S’agissant des frais de dossier à l’avocat Me Manchet, force est de constater qu’il n’est pas démontré de diligences particulières et que le montant n’est pas justifié, de telle sorte que la somme de 360 euros ne peut être mise à la charge de la défenderesse au titre des frais de recouvrement.
Par conséquent, il convient de condamner Monsieur [W] à payer au syndicat la somme de 674 euros au titre des frais de recouvrement.
II. Sur les demandes accessoires
Sur les dépens
Aux termes de l’article 696 du code de procédure civile, “La partie perdante est condamnée aux dépens, à moins que le juge, par décision motivée, n’en mette la totalité ou une fraction à la charge d’une autre partie”.
En l’espèce, Monsieur [P] [W] succombant, supportera les entiers dépens de l’instance.
Sur la capitalisation des intérêts
L’article 1343-2 du code civil dispose que les intérêts échus des capitaux peuvent produire des intérêts, ou par une demande judiciaire, ou par une convention spéciale, pourvu que, soit dans la demande, soit dans la convention, il s’agisse d’intérêts dus au moins pour une année.
A cet égard, il y a lieu de rappeler qu’à défaut de convention spéciale, les intérêts échus des capitaux ne peuvent eux-mêmes produire d’intérêts que moyennant une demande en justice et à compter de la date de celle-ci.
En l’espèce, la capitalisation des intérêts prendra effet à compter du 11 août 2025, date de la signification de l’assignation introductive de la présente instance.
En conséquence, il convient d’ordonner que les intérêts échus dus au moins pour une année entière produiront eux-mêmes intérêts au taux légal à compter de l’assignation du 11 août 2025.
C. Sur l’exécution provisoire
Le décret du 11 décembre 2019 réformant la procédure civile instaure en son article 3 le principe de l’exécution provisoire. Ainsi, l’article 514 du code de procédure civile dispose que “les décisions de première instance sont, de droit, exécutoires à titre provisoire à moins que la loi ou la décision rendue n’en dispose autrement”. Cet article précise que le juge peut écarter l’exécution provisoire par une décision motivée, s’il estime qu’elle est incompatible avec la nature de l’affaire.
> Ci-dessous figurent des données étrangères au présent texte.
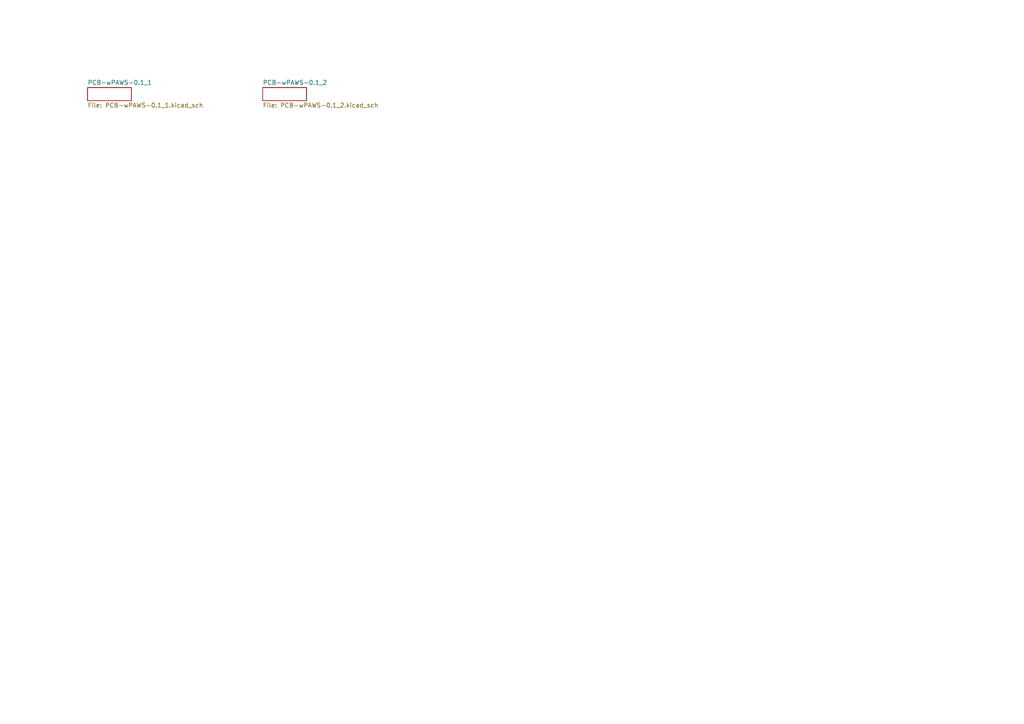
<source format=kicad_sch>
(kicad_sch
	(version 20250114)
	(generator "eeschema")
	(generator_version "9.0")
	(uuid "4b9eb203-c522-4bcd-b49f-ea0ba7e9605b")
	(paper "A4")
	(lib_symbols)
	(sheet
		(at 25.4 25.4)
		(size 12.7 3.81)
		(exclude_from_sim no)
		(in_bom yes)
		(on_board yes)
		(dnp no)
		(fields_autoplaced yes)
		(stroke
			(width 0)
			(type solid)
		)
		(fill
			(color 0 0 0 0.0000)
		)
		(uuid "b17dd18a-ed33-405e-872e-fd35ce0a1a29")
		(property "Sheetname" "PCB-wPAWS-0.1_1"
			(at 25.4 24.6884 0)
			(effects
				(font
					(size 1.27 1.27)
				)
				(justify left bottom)
			)
		)
		(property "Sheetfile" "PCB-wPAWS-0.1_1.kicad_sch"
			(at 25.4 29.7946 0)
			(effects
				(font
					(size 1.27 1.27)
				)
				(justify left top)
			)
		)
		(instances
			(project "PCB-wPAWS-0.1"
				(path "/4b9eb203-c522-4bcd-b49f-ea0ba7e9605b"
					(page "1")
				)
			)
		)
	)
	(sheet
		(at 76.2 25.4)
		(size 12.7 3.81)
		(exclude_from_sim no)
		(in_bom yes)
		(on_board yes)
		(dnp no)
		(fields_autoplaced yes)
		(stroke
			(width 0)
			(type solid)
		)
		(fill
			(color 0 0 0 0.0000)
		)
		(uuid "bdf89d51-9db6-43f4-9a8a-d78291ae957a")
		(property "Sheetname" "PCB-wPAWS-0.1_2"
			(at 76.2 24.6884 0)
			(effects
				(font
					(size 1.27 1.27)
				)
				(justify left bottom)
			)
		)
		(property "Sheetfile" "PCB-wPAWS-0.1_2.kicad_sch"
			(at 76.2 29.7946 0)
			(effects
				(font
					(size 1.27 1.27)
				)
				(justify left top)
			)
		)
		(instances
			(project "PCB-wPAWS-0.1"
				(path "/4b9eb203-c522-4bcd-b49f-ea0ba7e9605b"
					(page "2")
				)
			)
		)
	)
	(sheet_instances
		(path "/"
			(page "1")
		)
	)
	(embedded_fonts no)
)

</source>
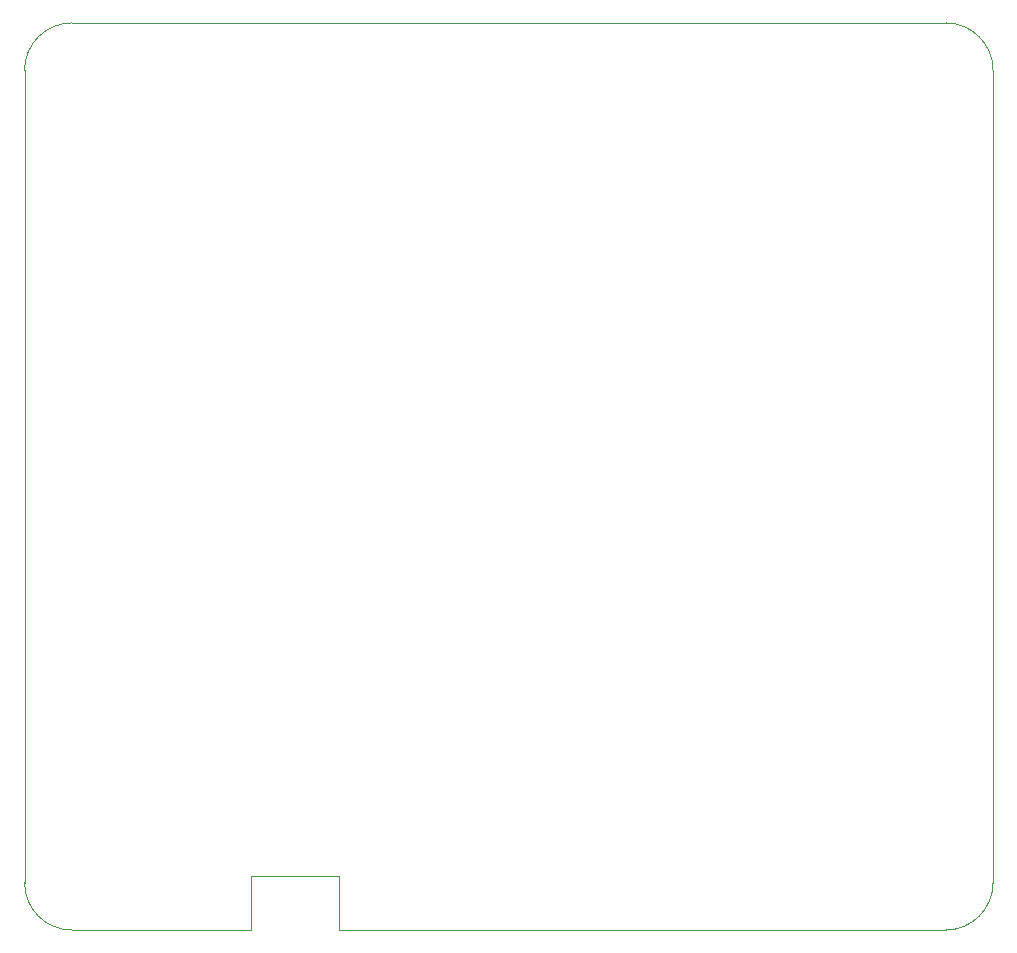
<source format=gm1>
%TF.GenerationSoftware,KiCad,Pcbnew,5.1.6*%
%TF.CreationDate,2020-08-02T00:36:08-04:00*%
%TF.ProjectId,squishy,73717569-7368-4792-9e6b-696361645f70,rev?*%
%TF.SameCoordinates,PX67f3540PY72ba1e0*%
%TF.FileFunction,Profile,NP*%
%FSLAX46Y46*%
G04 Gerber Fmt 4.6, Leading zero omitted, Abs format (unit mm)*
G04 Created by KiCad (PCBNEW 5.1.6) date 2020-08-02 00:36:08*
%MOMM*%
%LPD*%
G01*
G04 APERTURE LIST*
%TA.AperFunction,Profile*%
%ADD10C,0.050000*%
%TD*%
G04 APERTURE END LIST*
D10*
X19200000Y0D02*
X4000000Y0D01*
X0Y72800000D02*
G75*
G02*
X4000000Y76800000I4000000J0D01*
G01*
X78000000Y76800000D02*
G75*
G02*
X82000000Y72800000I0J-4000000D01*
G01*
X82000000Y4000000D02*
G75*
G02*
X78000000Y0I-4000000J0D01*
G01*
X4000000Y0D02*
G75*
G02*
X0Y4000000I0J4000000D01*
G01*
X0Y4000000D02*
X0Y72800000D01*
X78000000Y0D02*
X26600000Y0D01*
X82000000Y72800000D02*
X82000000Y4000000D01*
X4000000Y76800000D02*
X78000000Y76800000D01*
%TO.C,J1*%
X19200000Y4600000D02*
X26600000Y4600000D01*
X26600000Y4600000D02*
X26600000Y0D01*
X19200000Y0D02*
X19200000Y4600000D01*
%TD*%
M02*

</source>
Selon l’article 55 de ce même décret, par dérogation, les dispositions de l’article 3 s’appliquent aux instances introduites devant les juridictions du 1er degré à compter du 1er janvier 2020.
Il y a lieu d’ordonner l’exécution provisoire qui est en l’espèce de droit.
PAR CES MOTIFS
Le tribunal, statuant publiquement, par jugement réputé contradictoire, rendu par mise à disposition au greffe, en premier ressort,
CONDAMNE Monsieur [P] [W] à payer au le Syndicat des copropriétaires de la [Adresse 5] représenté par son syndic la SASU CAMILLERI GESTION :
— La somme de 4.273,89 euros et ce en deniers ou quittances au titre des charges de copropriété selon décompte arrêté au 18 juillet 2024, avec intérêts au taux légal à compter de la réception de la mise en demeure du 13 décembre 2024,
— La somme de 915,06 euros au titre des charges de copropriété à échoir au titre du 4ème trimestre 2025 avec intérêts légaux à compter de la présente décision, et ce en deniers ou quittance,
— La somme de 674 euros au titre des frais de recouvrement,
DIT que les intérêts échus, dus au moins pour une année entière, produiront eux-mêmes intérêts en application de l’article 1343-2 du code civil, à compter de l’assignation en date du 09 avril 2025,
DEBOUTE le syndicat des copropriétaires du surplus de ses demandes,
CONDAMNE Monsieur [P] [W] aux entiers dépens,
RAPPELLE que l’exécution provisoire de la présente décision est en l’espèce de droit.